2. Is your child wrathful? When their feelings are hurt or their toes tread upon or their freedoms limited or their rights denied, do they lash out in emotional tirades?
Since even pre-toddlers respond that way, we all likely need to know how to work through a wrathful response.
3. Is your child angry? Are they regularly annoyed or unceasingly agitated — maybe with life in general, but maybe it’s specific to an event or person? Perhaps you don’t see it all the time, but you do see it all the time that other person is around or when a certain topic of discussion is broached.
How are we going to deal with a child who seems to have a chip on their shoulder, who won’t talk to us about their struggles, who seems to enjoy being upset?
4. Is your child clamorous? Do their emotional explosions now grow from their perceived injustices? Are they more reasoned and thoughtful? Do they have a more difficult time returning to equilibrium after a fight? Will they hold a grudge until the other person admits wrong?
How can we quiet them enough to help them see reality?
5. Is your child slanderous? Have they turned down the volume but cranked up the manipulation and deception? Do they gossip online? Do they complain about people and teachers or about you in such a way that they’re not trying to solve a problem, but create one?
How do we address such a vindictive attitude?
And 6. Is your child malicious? Do they take joy in causing others pain? Slander is a breath away from malice. Slander does seek to hurt the other’s reputation, and sometimes slander doesn’t mind being found out. They want the other person to hurt as much as they do.
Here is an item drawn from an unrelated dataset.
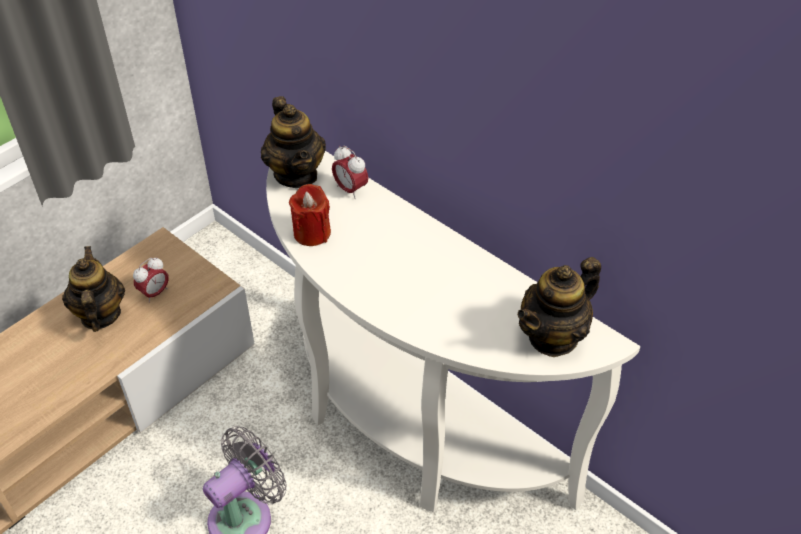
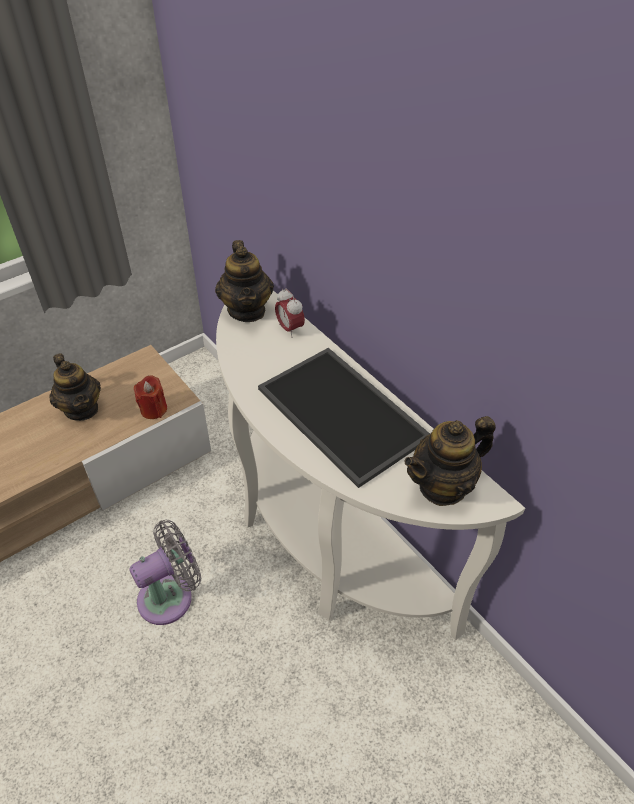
camera: 10 degrees right, 0 degrees up
teapot [62,246,125,332] -> teapot turned 150 degrees clockwise [49,353,101,421]
alarm clock [133,257,169,303] -> none
red candle [289,184,331,246] -> red candle moved to [134,375,167,419]
none -> tray [258,348,430,488]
Malice is a tiny step from that where thoughts of harm to property or persons is at least contemplated, if not actually planned and accomplished.
How on earth is a parent to teach and reprove and counsel and train such a child?
Well, answering those questions is the goal of our next few episodes. I hope you’ll join us, and I hope you’ll invite other families along for the ride. We need to build our parenting community. I’m just a guy with a platform, but you need real people who are really part of your life who can give you some real feet-on-the-ground support as you deal with your angry child.
So, let me end with this. There is hope. Ephesians 4:32 comes right after Ephesians 4:31 and flows in such an unexpected way because we serve an amazing God Who is in the business of changing lives.